Apply what you read |
#1 Answer these questions using the interview on KYRHDO's workplace HIV/AIDS program:
(a) In what month and year did the program begin?
(b) Between which ages are most of the workers?
(c) From which groups was the steering committee drawn?
#2 List every activity that the opening paragraph of the interview on KYRHDO's workplace HIV/AIDS program says the project includes.
#3 Reproduce the interview on KYRHDO's workplace HIV/AIDS program word for word, from "Are there links" down to "of RH/HIV/Gender issues.".

In this connection KYRHDO has planned to intervene at flower plantation and production companies' workplaces through providing HIV/AIDS prevention for youth workers around Holeta area of Oromia region. The project includes HIV/AIDS and RH-related information dissemination and service, advocacy, psychosocial support and care and support activities. Reducing youth risky sexual behaviour and providing care and support program are vital to avert the spread and impact of HIV/AIDS.
What were the dates of the project/program?
The program began in January 2006. The project is to reach 50,000 workers and right now we have secured funds to work on about 30 companies (15,000 - Workers) up to Year 2009. We are searching for funding to support additional groups in the future.
What was the problem you were responding to when you developed the program?
Most of the workers are young between the ages of 16 and 25 and come from different parts of the country without their parents. They live by renting single rooms in groups. As most of the groups come from rural areas, they lack information on HIV/SRH and are also are vulnerable to contracting HIV/AIDS and other STIs. They also have chances of unwanted pregnancies and for this, they need this integrated program.
What kind of family planning methods do you speak about when you provide information to the factory workers?
Regarding family planning methods all traditional and modern methods are being addressed. Similarly harmful traditional practices are common and is being taught. HIV/ADS, STIs and Maternal and Child Health is also included in the topics.
Who was involved in the discussion and decision-making on the approach to take to address the problem?
As the companies form an association, we approached the association management and the association agreed on our program intervention and assisted us by formulating a Memorandum of Understanding in order to mobilize the companies. Later on a sensitization workshop was organized for owners, managers and supervisors of the companies and then after they became part of our collaborators in facilitating the program
Did you involve the community in developing the program?
We involved some sector organizations, such as women affairs, district managers and others.
How did you work with the District Health Office in setting up the program; for example, in strengthening the systems and services?
Whenever we have trainings and need some supplies, we contact them. Also we have referral and reporting linkages with them. In any workshops and seminars as well as common agendas we have good working relations.
Are there links to community support groups as part of your program?
Our young peer educators, after the working hours and holidays, pass information to the community members using dramas and musical entertainments. Similarly, the community members will be invited and participate in any sensitization and educative activities of RH/HIV/Gender issues.
How do the providers and clients feel about the integrated activity?
Currently this integration is practiced in most of our health institutions, be it NGO or GO. The integration in our project sites is very important and has no such significant problem and all providers consider both issues of HIV and SRH to be inseparable.
What obstacles did you encounter from a program standpoint and how did you address them?
Creating different approaches to entertain youngsters to get a large number of youth clients and getting ample time to address the workers in the workplace were some of the obstacles we faced during program implementation. To overcome this problem, we used different approaches and also discussed with plantation owners, managers and supervisors how to improve the young SRH problems of the workers in the workplace. We formed a steering committee drawn from workers, supervisors, managers and district women and health offices.
Another problem arose when we tried to communicate with the company owners regarding the program. The owners feared using worker time for HIV/SRH training and this was a bottleneck for the start of the program.

Available data |
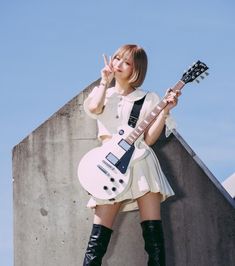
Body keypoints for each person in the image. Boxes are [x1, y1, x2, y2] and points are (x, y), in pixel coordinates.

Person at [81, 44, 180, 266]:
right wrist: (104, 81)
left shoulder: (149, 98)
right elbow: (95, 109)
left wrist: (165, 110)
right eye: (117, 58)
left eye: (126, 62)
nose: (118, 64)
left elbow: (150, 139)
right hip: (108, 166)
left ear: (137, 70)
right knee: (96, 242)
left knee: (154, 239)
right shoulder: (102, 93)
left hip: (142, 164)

Answers given |
#1
(a) January 2006
(b) Between 16 and 25
(c) Workers, supervisors, managers, and the district women and health offices

#2
- HIV/AIDS and RH-related information dissemination and service
- Advocacy
- Psychosocial support
- Care and support activities

#3
Are there links to community support groups as part of your program?
Our young peer educators, after the working hours and holidays, pass information to the community members using dramas and musical entertainments. Similarly, the community members will be invited and participate in any sensitization and educative activities of RH/HIV/Gender issues.